D’une part, Lobe note le silence complet des néo-conservateurs sur cette affaire. En temps normal, si l’affaire était “normale” dans le sens où elle impliquerait la possibilité d’une prolongation dans une montée aux extrêmes et une possibilité d'affrontement, nous aurions été noyés sous une avalanche d’imprécations furieuses et vengeresses. Ce n’est pas le cas. Au contraire, le silence radio est complet et sans la moindre friture. C’est un élément intéressant.
L’autre facteur que développe Jim Lobe est centré autour de la présence de l’U.S. Navy comme acteur central de l’affaire, – la Navy dont on sait qu’elle n’est nullement va-t’en-guerre dans la région. Jim Lobe présente donc une thèse dont nous ne serions pas étonnés qu’elle ait été alimentée par l’une ou l’autre source proche de la même U.S. Navy. Il s’agirait alors d’un montage, soit complet soit partiel, pour obtenir l’assentiment de la direction civile washingtonienne pour établir un accord de “bon voisinage” entre la flotte US et la marine iranienne. L’U.S. Navy aurait saisi cette occasion du voyage de Bush dans la région pour mettre en évidence les dangers de tels incidents et laisser aux divers interlocuteurs arabes du président le soin de faire pression sur lui pour effectivement renforcer l’idée d’un tel accord.

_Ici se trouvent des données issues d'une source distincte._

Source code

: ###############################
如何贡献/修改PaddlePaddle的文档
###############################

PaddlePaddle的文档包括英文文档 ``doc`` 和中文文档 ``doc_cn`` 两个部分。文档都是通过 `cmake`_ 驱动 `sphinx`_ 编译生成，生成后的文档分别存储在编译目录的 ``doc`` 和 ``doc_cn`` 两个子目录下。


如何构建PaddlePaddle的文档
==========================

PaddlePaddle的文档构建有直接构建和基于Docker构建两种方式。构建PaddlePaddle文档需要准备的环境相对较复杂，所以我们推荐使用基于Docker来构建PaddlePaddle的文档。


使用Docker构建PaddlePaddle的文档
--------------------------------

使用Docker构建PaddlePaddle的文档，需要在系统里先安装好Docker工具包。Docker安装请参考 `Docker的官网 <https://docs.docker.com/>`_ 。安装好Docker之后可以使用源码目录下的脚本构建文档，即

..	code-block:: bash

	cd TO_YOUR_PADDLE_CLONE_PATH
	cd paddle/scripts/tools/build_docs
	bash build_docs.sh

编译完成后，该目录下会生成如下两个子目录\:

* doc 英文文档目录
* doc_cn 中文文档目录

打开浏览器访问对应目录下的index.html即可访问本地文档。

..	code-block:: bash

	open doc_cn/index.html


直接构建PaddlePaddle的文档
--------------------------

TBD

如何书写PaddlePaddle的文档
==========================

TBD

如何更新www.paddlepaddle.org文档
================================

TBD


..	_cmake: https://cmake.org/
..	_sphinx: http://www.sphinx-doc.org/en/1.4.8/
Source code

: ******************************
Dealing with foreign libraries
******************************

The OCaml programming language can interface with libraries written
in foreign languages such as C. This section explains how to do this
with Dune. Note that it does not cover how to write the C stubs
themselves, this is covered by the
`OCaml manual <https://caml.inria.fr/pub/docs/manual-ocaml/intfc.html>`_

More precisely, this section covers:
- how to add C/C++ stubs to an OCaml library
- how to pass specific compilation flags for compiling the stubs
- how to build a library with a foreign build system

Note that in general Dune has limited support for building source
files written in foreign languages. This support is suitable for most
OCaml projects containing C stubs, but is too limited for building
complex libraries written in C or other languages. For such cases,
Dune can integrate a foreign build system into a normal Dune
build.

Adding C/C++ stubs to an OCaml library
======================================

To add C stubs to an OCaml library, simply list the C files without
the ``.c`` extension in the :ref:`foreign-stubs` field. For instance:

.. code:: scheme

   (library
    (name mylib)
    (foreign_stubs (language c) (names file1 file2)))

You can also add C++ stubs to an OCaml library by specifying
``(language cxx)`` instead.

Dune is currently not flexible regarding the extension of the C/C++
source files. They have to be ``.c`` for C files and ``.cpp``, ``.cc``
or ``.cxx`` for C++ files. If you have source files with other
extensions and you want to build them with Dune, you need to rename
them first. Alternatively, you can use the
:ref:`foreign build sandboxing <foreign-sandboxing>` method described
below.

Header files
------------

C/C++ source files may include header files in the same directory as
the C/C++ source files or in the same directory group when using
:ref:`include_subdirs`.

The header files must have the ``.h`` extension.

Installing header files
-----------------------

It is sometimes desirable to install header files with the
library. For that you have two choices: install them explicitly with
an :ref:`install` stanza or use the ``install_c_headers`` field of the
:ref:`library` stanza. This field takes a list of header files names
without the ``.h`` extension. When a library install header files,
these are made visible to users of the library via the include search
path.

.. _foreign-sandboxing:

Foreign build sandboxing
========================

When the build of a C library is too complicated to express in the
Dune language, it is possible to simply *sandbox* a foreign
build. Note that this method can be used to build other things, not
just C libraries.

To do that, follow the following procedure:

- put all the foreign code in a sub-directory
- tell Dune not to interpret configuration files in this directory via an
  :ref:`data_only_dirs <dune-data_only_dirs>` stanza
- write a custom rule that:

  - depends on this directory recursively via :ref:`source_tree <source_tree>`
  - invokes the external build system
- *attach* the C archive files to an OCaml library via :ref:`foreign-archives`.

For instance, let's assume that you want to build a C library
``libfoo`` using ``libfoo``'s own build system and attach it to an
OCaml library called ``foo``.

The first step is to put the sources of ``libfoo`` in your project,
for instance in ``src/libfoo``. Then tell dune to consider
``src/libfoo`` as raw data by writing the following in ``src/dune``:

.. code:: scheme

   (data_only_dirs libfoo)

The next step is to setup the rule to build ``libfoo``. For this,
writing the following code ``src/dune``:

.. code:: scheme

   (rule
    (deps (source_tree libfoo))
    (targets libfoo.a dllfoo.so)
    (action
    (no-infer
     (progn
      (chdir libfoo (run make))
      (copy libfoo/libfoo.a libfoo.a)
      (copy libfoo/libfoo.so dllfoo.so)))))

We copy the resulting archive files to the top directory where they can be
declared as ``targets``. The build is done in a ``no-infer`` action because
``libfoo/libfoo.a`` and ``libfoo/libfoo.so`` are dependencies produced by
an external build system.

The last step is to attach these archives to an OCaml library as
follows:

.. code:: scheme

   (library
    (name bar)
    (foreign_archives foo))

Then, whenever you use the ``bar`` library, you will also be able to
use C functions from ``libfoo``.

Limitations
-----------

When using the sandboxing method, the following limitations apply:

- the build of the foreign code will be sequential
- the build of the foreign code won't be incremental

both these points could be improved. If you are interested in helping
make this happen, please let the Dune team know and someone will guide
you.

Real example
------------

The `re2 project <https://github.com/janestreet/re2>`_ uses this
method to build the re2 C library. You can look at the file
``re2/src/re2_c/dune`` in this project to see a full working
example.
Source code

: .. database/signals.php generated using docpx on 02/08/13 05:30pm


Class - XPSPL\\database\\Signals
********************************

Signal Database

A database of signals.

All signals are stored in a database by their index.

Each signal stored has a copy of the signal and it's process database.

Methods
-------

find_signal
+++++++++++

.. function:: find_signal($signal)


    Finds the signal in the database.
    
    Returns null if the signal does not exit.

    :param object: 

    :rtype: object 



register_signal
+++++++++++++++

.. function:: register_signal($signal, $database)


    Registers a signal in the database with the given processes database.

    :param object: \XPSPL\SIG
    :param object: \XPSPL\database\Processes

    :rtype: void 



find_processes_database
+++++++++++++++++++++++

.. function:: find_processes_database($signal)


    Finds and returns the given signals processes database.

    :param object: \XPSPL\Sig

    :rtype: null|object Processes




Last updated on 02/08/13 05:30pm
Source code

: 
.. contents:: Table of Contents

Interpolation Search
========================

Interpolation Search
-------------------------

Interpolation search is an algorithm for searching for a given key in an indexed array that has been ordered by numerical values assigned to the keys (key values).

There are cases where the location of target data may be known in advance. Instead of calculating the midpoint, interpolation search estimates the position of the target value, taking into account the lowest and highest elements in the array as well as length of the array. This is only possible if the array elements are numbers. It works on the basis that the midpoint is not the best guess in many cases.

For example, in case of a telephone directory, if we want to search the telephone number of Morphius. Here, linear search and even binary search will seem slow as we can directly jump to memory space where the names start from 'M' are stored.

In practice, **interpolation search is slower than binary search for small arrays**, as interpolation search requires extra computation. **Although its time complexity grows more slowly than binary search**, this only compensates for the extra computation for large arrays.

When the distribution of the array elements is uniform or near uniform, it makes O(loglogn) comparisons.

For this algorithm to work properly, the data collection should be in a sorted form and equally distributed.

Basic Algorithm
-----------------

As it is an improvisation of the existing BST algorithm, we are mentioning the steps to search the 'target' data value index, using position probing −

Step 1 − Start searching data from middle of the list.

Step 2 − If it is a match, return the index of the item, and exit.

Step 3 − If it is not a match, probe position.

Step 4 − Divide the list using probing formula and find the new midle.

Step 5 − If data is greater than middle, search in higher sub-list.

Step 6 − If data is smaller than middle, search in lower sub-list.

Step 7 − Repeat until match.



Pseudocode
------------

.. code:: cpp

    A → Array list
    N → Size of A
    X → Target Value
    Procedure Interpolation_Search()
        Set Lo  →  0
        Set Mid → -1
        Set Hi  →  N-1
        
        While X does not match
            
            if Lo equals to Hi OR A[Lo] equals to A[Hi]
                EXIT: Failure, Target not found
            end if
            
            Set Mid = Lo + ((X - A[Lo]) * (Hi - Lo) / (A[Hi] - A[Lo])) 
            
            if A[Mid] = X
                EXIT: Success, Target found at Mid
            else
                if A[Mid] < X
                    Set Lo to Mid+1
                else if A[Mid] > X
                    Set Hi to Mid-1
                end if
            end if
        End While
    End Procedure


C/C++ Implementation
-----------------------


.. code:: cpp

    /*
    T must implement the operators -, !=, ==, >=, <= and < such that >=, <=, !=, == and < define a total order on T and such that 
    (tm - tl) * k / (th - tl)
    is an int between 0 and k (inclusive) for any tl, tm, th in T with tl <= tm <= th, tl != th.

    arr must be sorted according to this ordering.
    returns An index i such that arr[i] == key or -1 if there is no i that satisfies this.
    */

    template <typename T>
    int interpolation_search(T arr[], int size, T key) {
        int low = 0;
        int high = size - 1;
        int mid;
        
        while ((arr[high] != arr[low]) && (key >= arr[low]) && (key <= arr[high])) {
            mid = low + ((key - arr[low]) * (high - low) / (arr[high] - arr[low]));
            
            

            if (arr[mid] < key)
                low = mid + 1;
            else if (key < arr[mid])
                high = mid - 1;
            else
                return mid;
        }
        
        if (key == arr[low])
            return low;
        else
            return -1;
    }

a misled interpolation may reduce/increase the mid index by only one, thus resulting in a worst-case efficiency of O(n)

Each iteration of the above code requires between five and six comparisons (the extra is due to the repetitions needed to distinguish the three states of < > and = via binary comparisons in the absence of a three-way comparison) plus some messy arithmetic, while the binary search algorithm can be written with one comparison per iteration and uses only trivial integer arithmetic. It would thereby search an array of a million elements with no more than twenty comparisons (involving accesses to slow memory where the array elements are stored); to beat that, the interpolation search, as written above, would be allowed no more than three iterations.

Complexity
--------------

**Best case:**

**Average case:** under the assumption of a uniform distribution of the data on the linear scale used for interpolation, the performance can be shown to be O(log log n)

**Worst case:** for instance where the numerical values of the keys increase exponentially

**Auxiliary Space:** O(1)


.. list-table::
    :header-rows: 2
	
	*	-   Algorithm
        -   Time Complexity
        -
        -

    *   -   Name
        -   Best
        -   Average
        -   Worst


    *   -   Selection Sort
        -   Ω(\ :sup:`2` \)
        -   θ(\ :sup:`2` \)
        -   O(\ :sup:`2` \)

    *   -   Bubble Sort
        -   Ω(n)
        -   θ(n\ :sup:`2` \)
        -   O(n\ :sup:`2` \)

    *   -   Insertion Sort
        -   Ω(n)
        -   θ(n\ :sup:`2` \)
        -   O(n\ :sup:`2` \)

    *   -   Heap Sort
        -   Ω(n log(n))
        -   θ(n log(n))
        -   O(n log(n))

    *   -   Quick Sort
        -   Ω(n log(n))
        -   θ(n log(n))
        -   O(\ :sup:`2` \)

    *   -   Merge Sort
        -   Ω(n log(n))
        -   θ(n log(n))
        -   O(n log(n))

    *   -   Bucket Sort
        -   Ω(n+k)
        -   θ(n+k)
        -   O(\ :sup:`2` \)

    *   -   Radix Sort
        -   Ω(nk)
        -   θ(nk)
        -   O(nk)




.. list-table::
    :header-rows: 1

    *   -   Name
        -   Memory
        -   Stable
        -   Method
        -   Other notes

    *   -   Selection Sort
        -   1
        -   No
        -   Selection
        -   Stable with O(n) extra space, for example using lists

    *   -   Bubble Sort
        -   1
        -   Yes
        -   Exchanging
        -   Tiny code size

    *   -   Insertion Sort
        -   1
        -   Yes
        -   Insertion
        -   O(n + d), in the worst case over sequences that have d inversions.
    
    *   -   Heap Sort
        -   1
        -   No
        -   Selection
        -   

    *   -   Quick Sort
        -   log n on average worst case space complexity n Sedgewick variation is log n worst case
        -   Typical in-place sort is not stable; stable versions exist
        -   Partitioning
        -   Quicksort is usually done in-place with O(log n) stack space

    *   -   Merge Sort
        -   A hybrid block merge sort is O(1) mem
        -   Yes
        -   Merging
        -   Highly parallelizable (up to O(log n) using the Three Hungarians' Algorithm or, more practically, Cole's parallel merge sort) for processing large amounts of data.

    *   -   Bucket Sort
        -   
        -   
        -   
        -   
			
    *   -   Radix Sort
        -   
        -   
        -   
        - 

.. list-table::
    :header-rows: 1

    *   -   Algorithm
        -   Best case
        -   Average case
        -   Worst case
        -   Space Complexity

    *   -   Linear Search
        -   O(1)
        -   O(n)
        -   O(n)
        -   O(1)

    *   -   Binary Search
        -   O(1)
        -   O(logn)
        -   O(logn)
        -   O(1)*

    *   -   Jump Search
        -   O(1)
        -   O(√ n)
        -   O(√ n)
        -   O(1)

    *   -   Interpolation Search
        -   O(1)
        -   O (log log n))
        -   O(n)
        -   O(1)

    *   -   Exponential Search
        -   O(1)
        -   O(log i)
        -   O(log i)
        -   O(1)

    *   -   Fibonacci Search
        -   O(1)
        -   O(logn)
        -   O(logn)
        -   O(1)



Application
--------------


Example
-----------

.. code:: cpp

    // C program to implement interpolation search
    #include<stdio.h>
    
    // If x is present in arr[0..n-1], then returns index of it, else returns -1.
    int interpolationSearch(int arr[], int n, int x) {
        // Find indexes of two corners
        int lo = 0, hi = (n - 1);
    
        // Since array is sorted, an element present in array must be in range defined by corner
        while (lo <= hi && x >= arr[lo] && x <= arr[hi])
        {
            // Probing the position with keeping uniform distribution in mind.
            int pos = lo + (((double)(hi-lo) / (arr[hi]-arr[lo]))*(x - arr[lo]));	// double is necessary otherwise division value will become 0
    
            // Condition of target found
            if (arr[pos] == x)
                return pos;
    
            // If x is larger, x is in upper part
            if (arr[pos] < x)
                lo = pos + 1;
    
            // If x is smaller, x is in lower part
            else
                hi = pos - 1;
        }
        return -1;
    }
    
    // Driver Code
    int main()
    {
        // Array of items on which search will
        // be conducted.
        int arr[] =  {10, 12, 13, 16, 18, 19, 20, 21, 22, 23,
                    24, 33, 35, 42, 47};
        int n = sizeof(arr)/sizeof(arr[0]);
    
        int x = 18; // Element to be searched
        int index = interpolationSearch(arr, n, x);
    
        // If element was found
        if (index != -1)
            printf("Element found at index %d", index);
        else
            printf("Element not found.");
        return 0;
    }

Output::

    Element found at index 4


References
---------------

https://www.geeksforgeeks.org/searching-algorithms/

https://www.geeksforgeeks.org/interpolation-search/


«It’s been no secret for some time now that the Pentagon, and the head of the U.S. Central Command (CENTCOM), Adm. William Fallon, in particular, have been pressing the White House — without success — for negotiating a new “incidents at sea” agreement with Iran that would reduce the risk of a an accidental confrontation in the Straits of Hormuz and the Gulf itself. As pointed out in an important Washington Post column by David Ignatius last September, ‘’(t)he big problem isn’t the regular Iranian navy but the naval forces of the Revolutionary Guard.” Ignatius went on to report that in early September, CENTCOM’s naval chief, Vice Adm. Kevin Cosgriff — who, of course, was the first to brief the press on last Sunday’s incident — “appeared on a panel with the brother of the commander of the Revolutionary Guard” in Geneva the week before.
»“This chance encounter …should be pursued,” wrote Ignatius, who noted that “America’s top military commanders in the Gulf (that would include Cosgriff) were lobbying for a new “incidents-at-sea” agreement. “The United States and Iran,” Ignatius went on, “are playing a game of ‘chicken’ in the Middle East. A collision would be ruinous for both. Each side needs to be careful to avoid miscalculation.” Interestingly, during an NPR interview Friday, Harlan Ullman, a Washington Times columnist and a senior adviser at the Center for Strategic and International Studies (CSIS) (who also commanded a destroyer deployed to the Gulf during the Iran-Iraq War in the 1980s), stressed that Sunday’s incident underlined the importance of a new incidents-at-sea accord with Iran, noting that such an agreement was very successful in preventing maritime confrontations between the Soviet Union and the U.S. during the Cold War.
»Within that context, the timing of the Pentagon’s decision to publicize what really an apparently not-particularly-threatening incident involving Revolutionary Guard speedboats is particularly intriguing as I suspect there have been more serious incidents in the recent past. Frustrated until now in their efforts to get the White House to authorize negotiations over a new agreement, could it be that Fallon (who worked very hard to improve military ties — sometimes over the objections of Donald Rumsfeld — with China as the commander of the Ninth Fleet), Cosgriff, and other Pentagon and Navy officials decided to dramatize the danger just as Bush was embarking on his trip, anticipating that the president would get an earful from his Gulf state hosts about their fears that a naval confrontation could quickly escalate into a real war in which they would suffer significant collateral damage?»